Like Sehwag, Zaheer belonged to the golden generation, the one that resonates most with a majority of Indian cricket fans at present. Every time you recount the memories of the past fifteen years, it will be impossible not to mention their names a few times.

The Indian batting order was at its mightiest back then. Yet it was the rise of a penetrative bowling attack – led by Zaheer – that brought about those consistent Test wins. Let us roll back the years here.

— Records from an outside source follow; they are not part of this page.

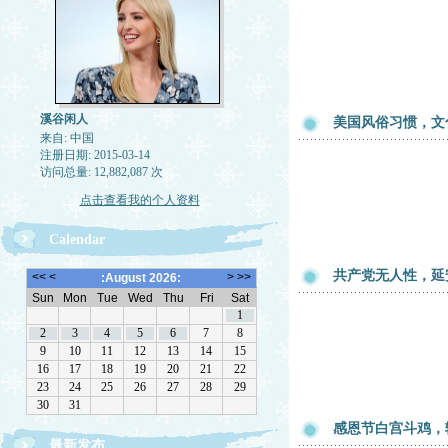
溪谷闲人
美国风俗习惯，文
来自: 中国
注册日期: 2015-03-14
访问总量: 12,882,087 次
点击查看我的个人资料
Calendar
共产党无人性，延
感恩节白宫斗鸡，
最新发布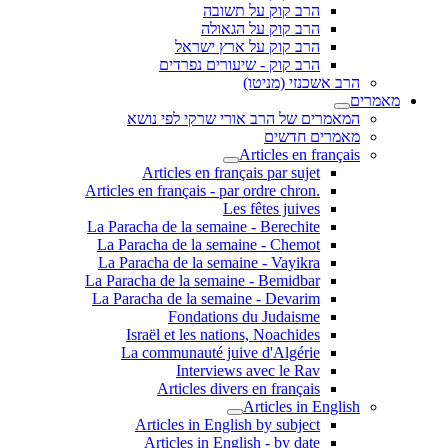
הרב קוק על תשובה
הרב קוק על הגאולה
הרב קוק על ארץ ישראל
הרב קוק - שיעורים נפרדים
הרב אשכנזי (מניטו)
מאמרים
המאמרים של הרב אורי שרקי לפי נושא
מאמרים חדשים
Articles en français
Articles en français par sujet
.Articles en français - par ordre chron
Les fêtes juives
La Paracha de la semaine - Berechite
La Paracha de la semaine - Chemot
La Paracha de la semaine - Vayikra
La Paracha de la semaine - Bemidbar
La Paracha de la semaine - Devarim
Fondations du Judaisme
Israël et les nations, Noachides
La communauté juive d'Algérie
Interviews avec le Rav
Articles divers en français
Articles in English
Articles in English by subject
Articles in English - by date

The left-arm speedster ably led the attack in South Africa and New Zealand (2013-14) in what were his twilight years. Yet it was apparent that he wasn’t fit enough to bowl in a series lasting longer than two Tests. As such, his best years were in the past, particularly that era from 2007-2011. The crowning glory of his limited-overs’ career was in the 2011 World Cup when he finished the joint highest wicket-taker with Shahid Afridi (21 apiece), charting India’s road to that title triumph. But it is in the longer format that he really made his worth count.

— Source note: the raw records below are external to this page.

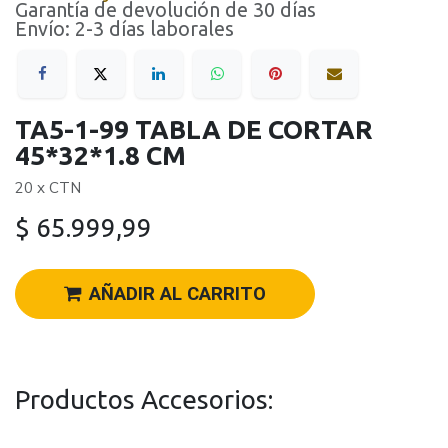
Garantía de devolución de 30 días
Envío: 2-3 días laborales
TA5-1-99 TABLA DE CORTAR
45*32*1.8 CM
20 x CTN
$
65.999,99
AÑADIR AL CARRITO
Productos Accesorios:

From that 2007 England tour under Rahul Dravid, where Zaheer took 18 wickets in three Tests to bowl India to a fantastic series win. To the two home series against Australia, and then away in New Zealand (2009), the left-arm pacer hit his peak.

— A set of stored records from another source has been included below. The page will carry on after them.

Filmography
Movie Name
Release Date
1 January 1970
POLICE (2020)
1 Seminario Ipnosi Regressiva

During that period, Zaheer took 137 of his 311 Test wickets, and they came at 28.21 as against his career average of 32.94. Compared to other bowlers across the world, only four others were able to better his tally. Dale Steyn (196) at his peak, the rise of Mitchell Johnson (181) and James Anderson (166), and the Turbanator, Harbhajan Singh (155).

The two formed a lethal bowling combination in all formats and in different conditions; but it was in India’s climb in Test cricket that it really mattered. And the underlying point emanates herein. At the time of writing, India played three spinners in the first Test against South Africa at Mohali, with Umesh Yadav and Varun Aaron as the pace options. The two youngsters have pace, but are wayward at best. The maturing Ishant Sharma is seriously missed, but even he has taken his time becoming the bowler he is now. And he is still not the finished product.

India’s pace wares have always been under duress. Remember, almost four decades ago, when Kapil Dev bowled the first express delivery in modern Indian cricket history, sending the opposition’s opening batsman scampering for a helmet? It took a long time to find someone of that calibre. Manoj Prabhakar showed some early promise but faded, as did most others. Javagal Srinath became who he is remembered as only after a decade of playing international cricket.

Zaheer announced his arrival on the big stage with those sharp yorkers against Australia in Kenya. Those yorkers hit hard, where it hurt most. A young speedster, unnerved by the prospect of taking on the most fearsome batting line-up in World Cricket, and he succeeded. He gave us hope, and over the next decade and a half, he delivered on that promise.

Indian cricket needs to find another Zaheer, and mighty soon.